Stored items
..............................

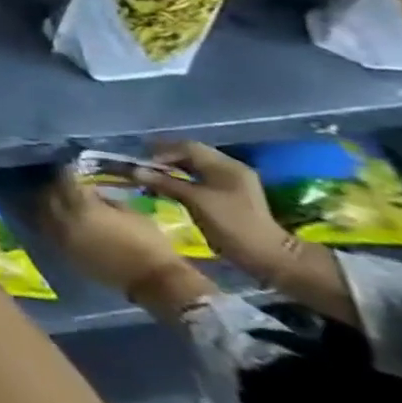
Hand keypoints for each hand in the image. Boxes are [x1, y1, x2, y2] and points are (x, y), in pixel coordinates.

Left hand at [37, 178, 215, 319]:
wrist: (156, 282)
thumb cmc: (151, 244)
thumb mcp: (133, 213)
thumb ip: (107, 200)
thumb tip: (91, 191)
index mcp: (84, 207)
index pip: (66, 182)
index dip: (66, 173)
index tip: (69, 167)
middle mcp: (65, 220)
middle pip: (48, 196)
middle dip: (54, 187)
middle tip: (62, 184)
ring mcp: (61, 237)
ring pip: (43, 213)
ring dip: (48, 204)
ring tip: (58, 200)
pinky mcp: (64, 252)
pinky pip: (49, 230)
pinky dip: (51, 221)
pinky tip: (59, 218)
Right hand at [144, 142, 289, 279]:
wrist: (268, 255)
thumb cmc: (232, 225)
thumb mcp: (196, 201)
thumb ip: (165, 183)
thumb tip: (134, 170)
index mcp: (226, 166)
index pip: (187, 147)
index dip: (162, 152)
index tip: (142, 164)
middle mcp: (229, 169)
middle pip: (190, 155)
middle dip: (165, 160)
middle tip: (143, 170)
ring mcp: (231, 182)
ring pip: (192, 167)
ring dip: (171, 170)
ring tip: (151, 179)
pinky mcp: (228, 194)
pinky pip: (197, 178)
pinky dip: (180, 180)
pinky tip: (167, 188)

..............................

What is required ▸ Give every record again without changing a word. Exclude the pictures.

Result of the task ▸
Hand keypoints for each hand in the image. Boxes are [x1, y1, x2, y2] and points are (x, y), in pixel coordinates.

Left hand at [37, 178, 215, 319]:
wrist: (156, 282)
thumb cmc: (151, 244)
thumb mcp: (133, 213)
thumb ip: (107, 200)
thumb tip: (91, 191)
index mcp: (84, 207)
index pip: (66, 182)
index dip: (66, 173)
index tip: (69, 167)
middle mcp: (65, 220)
middle pip: (48, 196)
middle dip: (54, 187)
middle tip: (62, 184)
ring mcp: (61, 237)
ring pip: (43, 213)
ring dip: (48, 204)
ring tip: (58, 200)
pinky mcp: (64, 252)
pinky pip: (49, 230)
pinky dip: (51, 221)
pinky tip: (59, 218)
Right hand at [144, 142, 289, 279]:
wrist: (268, 255)
thumb cmc: (232, 225)
thumb mcp: (196, 201)
thumb ip: (165, 183)
thumb tip: (134, 170)
index mcp: (226, 166)
index pip: (187, 147)
index dip: (162, 152)
index tip: (142, 164)
middle mcp: (229, 169)
middle pip: (190, 155)
middle dip: (165, 160)
middle tip: (143, 170)
ring mcp: (231, 182)
ring pip: (192, 167)
ring dip: (171, 170)
ring tip: (151, 179)
pinky mcp: (228, 194)
pinky pip: (197, 178)
pinky dip: (180, 180)
pinky tip: (167, 188)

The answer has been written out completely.